Q: Another character tells her: ‘We can never hide who we are.’ Do you agree?
“I think some people are quite good at hiding who they are. For a while. They can do it for long periods of time. But ultimately it tends to come out.”
Q: Your mother has kept memorabilia from your life. What are some of your favourite items?
“My mum keeps everything. Not just about my career. I’m much more interested in the fact she’s got all of my Oxford essays and all my exercise books from primary school and secondary school. And diaries. Things like that which give you a little bit of a window into who you were. It’s fascinating.
“She has letters from my best friend who used to go to America every single summer and we would write these incredibly long letters back and forth to each other. So those are things where I love to go home and have a rummage about in.
“She has my father Richard Beckinsale’s This Is Your Life book from his appearance on the show with Eamonn Andrews in 1977 which is really cool. That’s a lovely thing to have. We also have like a million old video tapes which we can’t watch unless we find a video player.
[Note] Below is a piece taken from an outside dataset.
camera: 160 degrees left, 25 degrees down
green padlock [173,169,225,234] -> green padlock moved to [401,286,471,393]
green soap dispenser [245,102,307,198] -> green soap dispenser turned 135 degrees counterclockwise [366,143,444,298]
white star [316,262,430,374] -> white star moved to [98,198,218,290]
She’s a pretty good custodian of all of that stuff.
“It’s also nice to show some of it to my daughter Lily. Funny, embarrassing things which have been nice to show her over the years.”
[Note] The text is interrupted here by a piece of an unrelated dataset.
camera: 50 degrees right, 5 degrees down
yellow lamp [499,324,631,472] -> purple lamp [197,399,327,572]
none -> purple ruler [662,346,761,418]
Q: Your daughter Lily has an ambition to become an actress. Would she like to work with her mother?
“I think I would be fairly low on her list of people to work with. She would be more interested to work with somebody she hasn’t met.”
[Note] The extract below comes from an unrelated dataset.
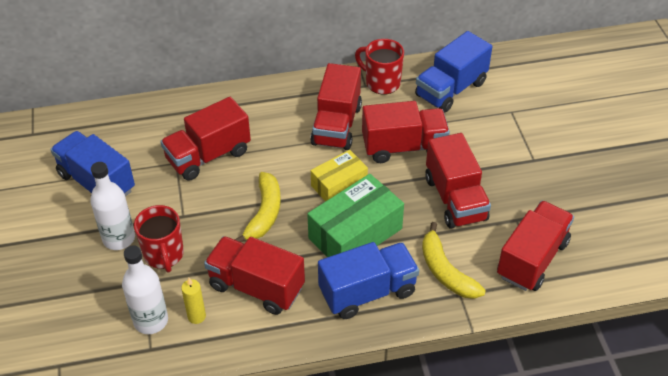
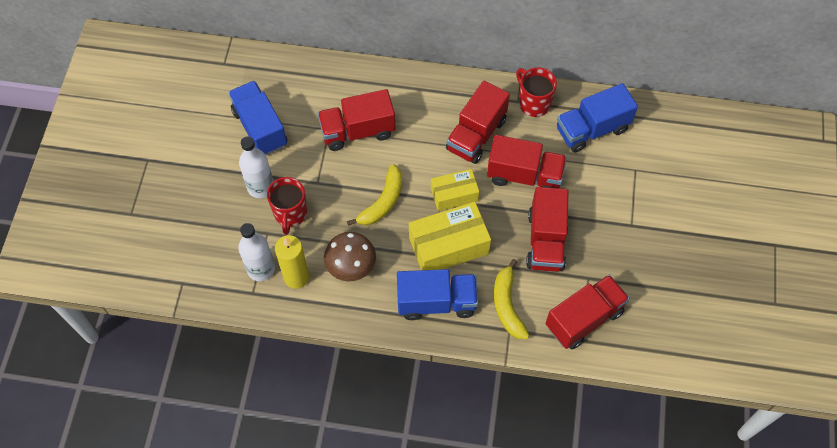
camera: 20 degrees right, 15 degrees up
yellow candle [181,278,206,324] -> yellow candle [275,235,309,289], size x1.72
red truck [204,236,305,315] -> brown mushroom [324,232,376,281]
green box [307,174,404,257] -> yellow box [409,202,491,270]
Q: Living in Los Angeles do you get to see much British television?
“I make sure I get to watch it. I actively seek out very silly English television in a way I never would if I was living in England. It’s one of those odds things about when you’re away from home. You miss things you probably wouldn’t think about if you were in England. There’s a very low chance of me eating a Bird’s trifle at home. And yet if I go to the English shop in LA and see it sitting there I’m highly likely to buy it.
“Obviously everyone has access to the really great British dramas and all of that and comedies. But I do find myself looking out for Loose Women and things like that which make me feel kind of cosy.”
Q: Which comedies do you like?
“The sitcoms my dad was in are, of course, extremely important to me. But aside from them I loved Only Fools and Horses, like everybody. While the naughty boy side of me, which there is one, likes The Inbetweeners and Bad Education. Things like that. I’m quite up for naughty behaviour in a school.”
Q: Aside from paid employment, what has your choice of profession given you?
“It’s always difficult when actors talk about what acting means to them or has given them. But it is a real privilege to – as an adult – be asked to learn something you’d never considered doing before. Whether it’s singing or fighting or going underwater.
“If you’re good at something it’s quite easy to just only do that. So one of the things I like about this job is you’re constantly being faced with things you might be terrible at. As a child you have that all of the time. Whether it’s physical education things that you’re rubbish at or school subjects. I think it builds a certain resilience in people to have to keep coming up against things and possibly fail multiple times before getting the hang of it.
“As adults we’re not put in that position very often. Once you’ve passed your driving test and got a job you’re only really doing very badly in your relationship. But for us, as actors, we get to walk in and they go, ‘Right. Are you any good at gymnastics?’ And you go, ‘Oh no…’ But you have to have a go.
“I do think there’s something psychologically quite good about having always to be ready to go, ‘I know nothing.’ The older you get the more you realise that’s the case. But it’s quite a good thing to keep having that happen.”